Another technique is semantic role labeling (SRL), which can be employed to analyze the roles that different components of an answer play in relation to the question. By identifying the subject, verb, and object within sentences, the system can better understand the context and significance of each information unit, leading to more effective decomposition and attribution.
Hierarchical attention mechanisms can also be utilized to prioritize certain parts of an answer based on their relevance to the question. By applying attention at multiple levels—such as sentence, phrase, and word levels—the system can focus on the most pertinent information, improving the quality of the decomposed units and their corresponding attributions.
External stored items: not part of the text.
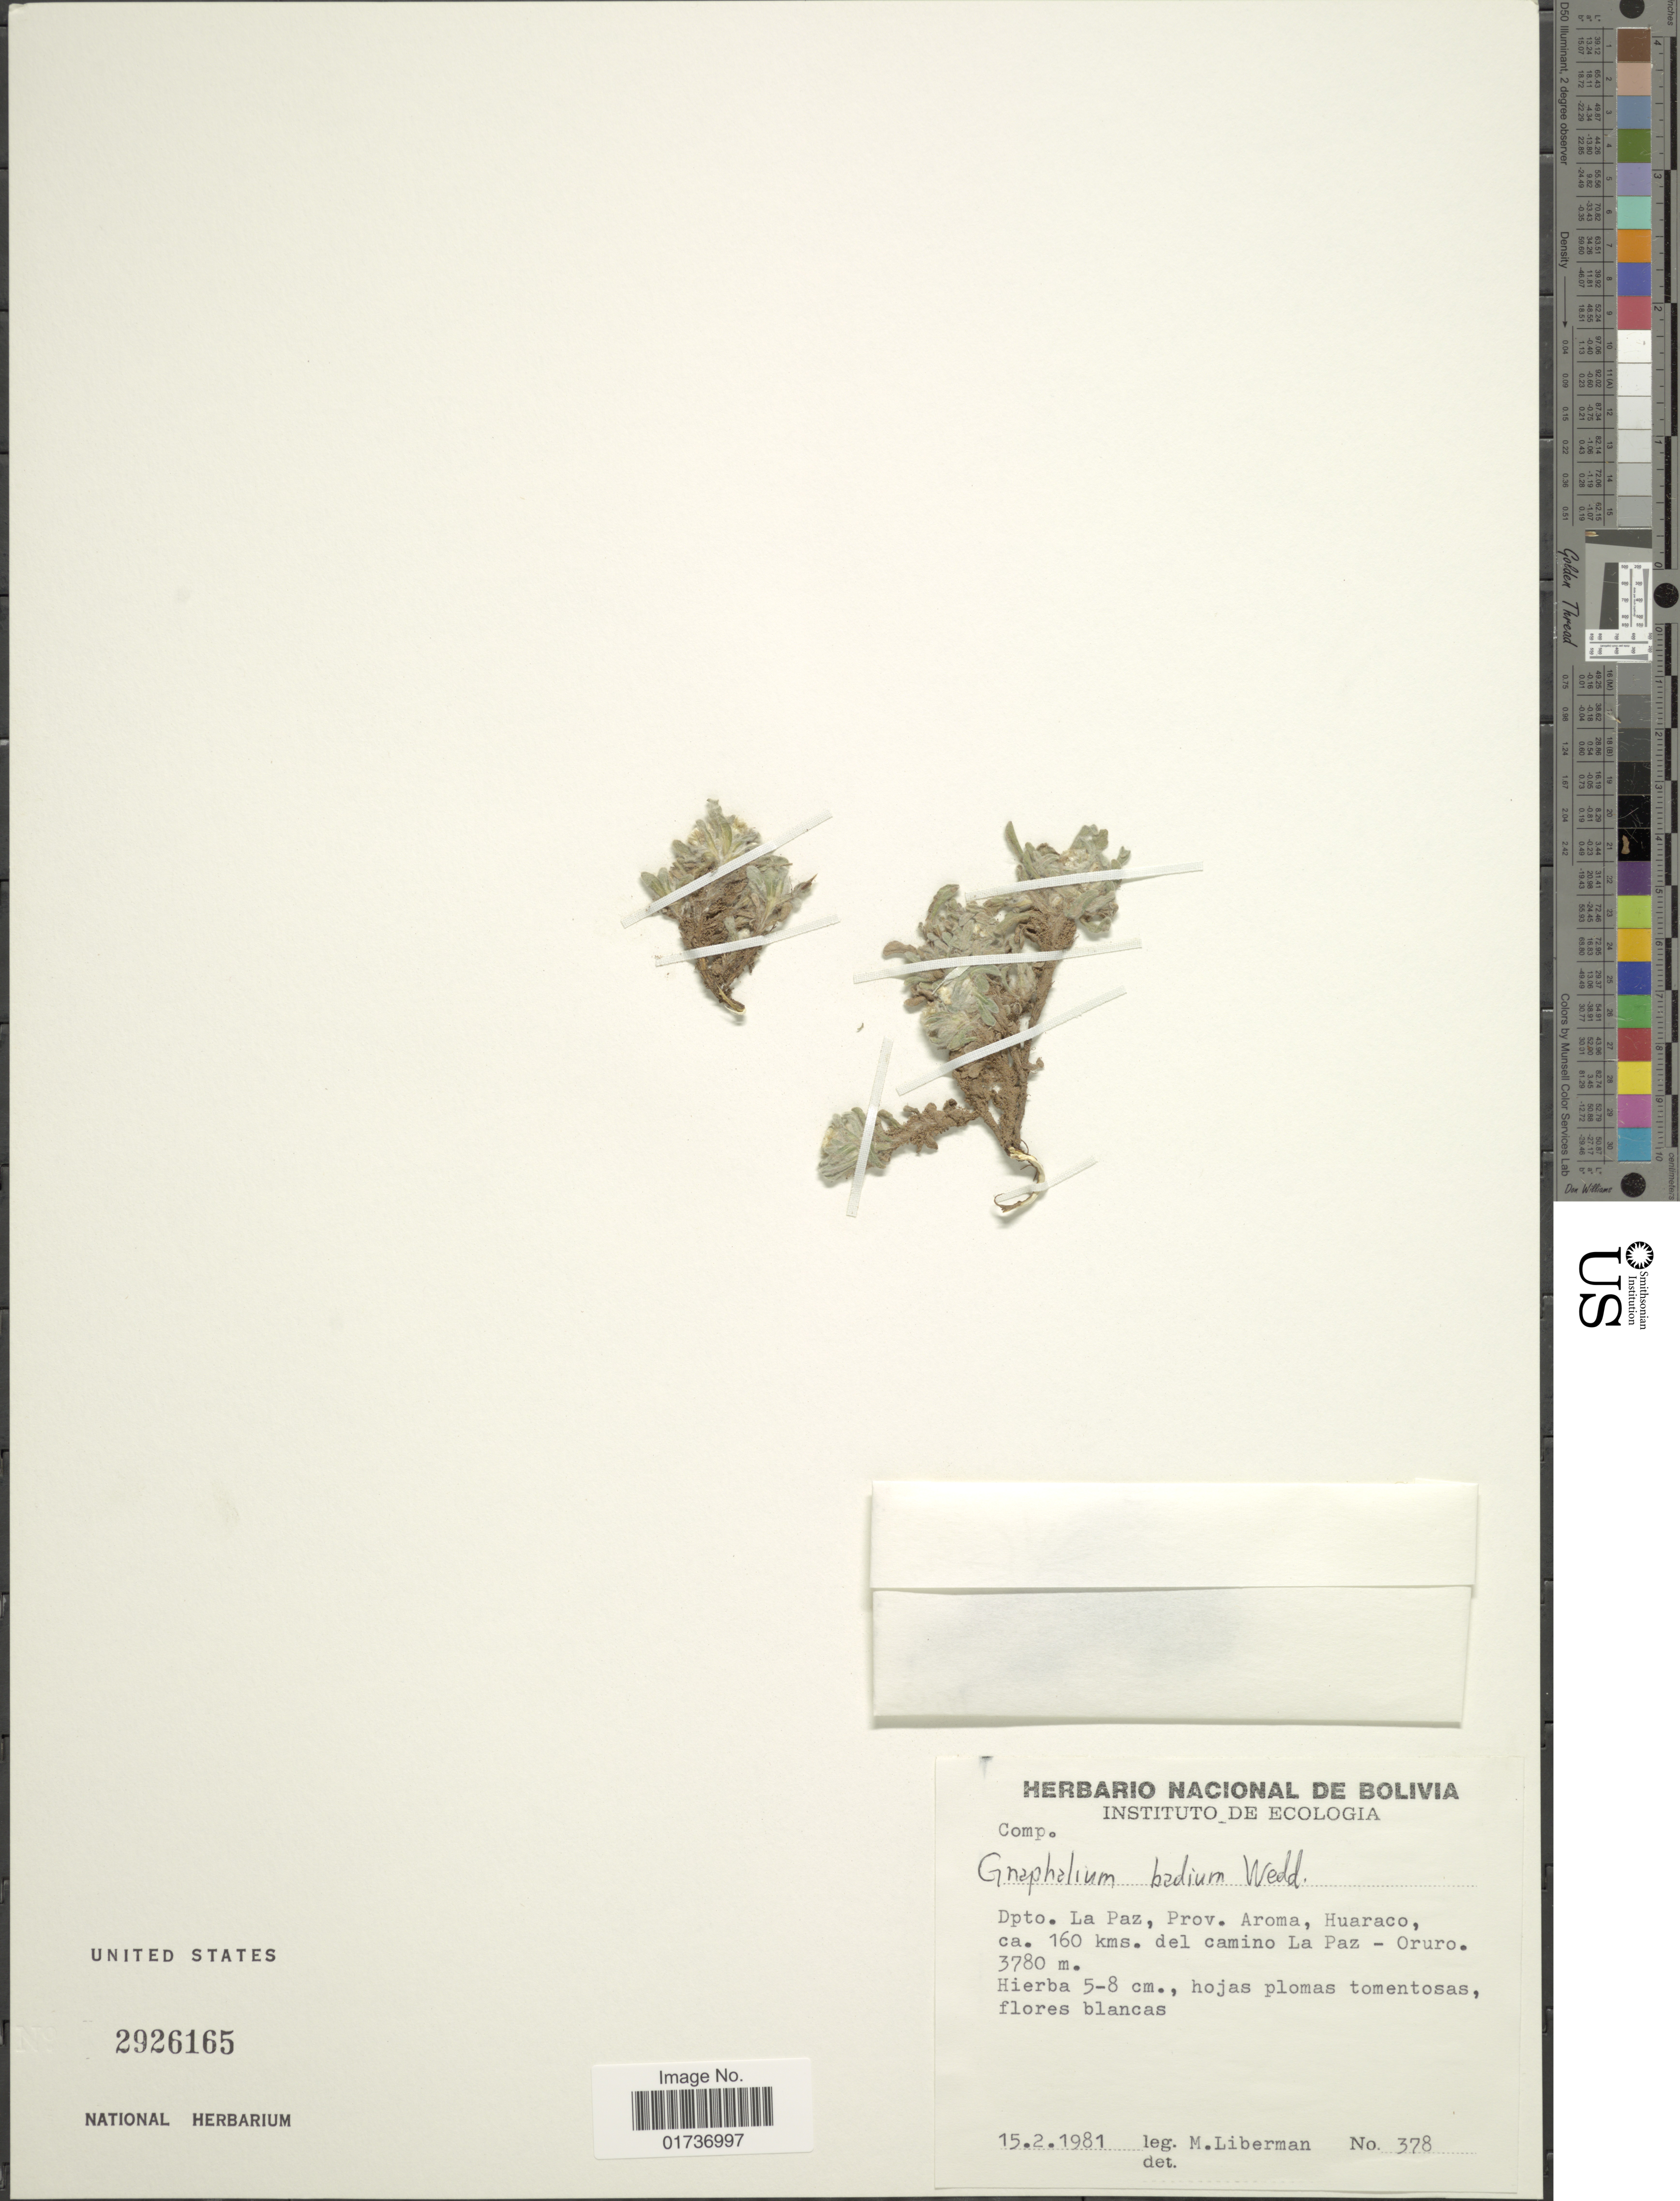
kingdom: Plantae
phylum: Tracheophyta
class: Magnoliopsida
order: Asterales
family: Asteraceae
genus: Gnaphalium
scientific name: Gnaphalium badium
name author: Wedd.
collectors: M. Liberman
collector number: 378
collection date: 1981-02-15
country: Bolivia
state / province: La Paz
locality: Dpto La Paz, Prov. Aroma, Huaraco, ca. 160 kms del camino La Paz - Oruro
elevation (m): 3780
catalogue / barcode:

Additionally, transfer learning techniques can be leveraged to adapt models trained on large datasets to specific domains or tasks. By fine-tuning pre-trained models on domain-specific data, the system can enhance its understanding of the context and semantics of the answers, leading to better decomposition and attribution.
Lastly, incorporating user-driven annotation can provide valuable insights into the decomposition process. By allowing users to annotate or highlight key parts of answers that require attribution, the system can learn from these annotations to improve its future performance in identifying and decomposing relevant information units. This collaborative approach can significantly enhance the accuracy and reliability of the attribution process.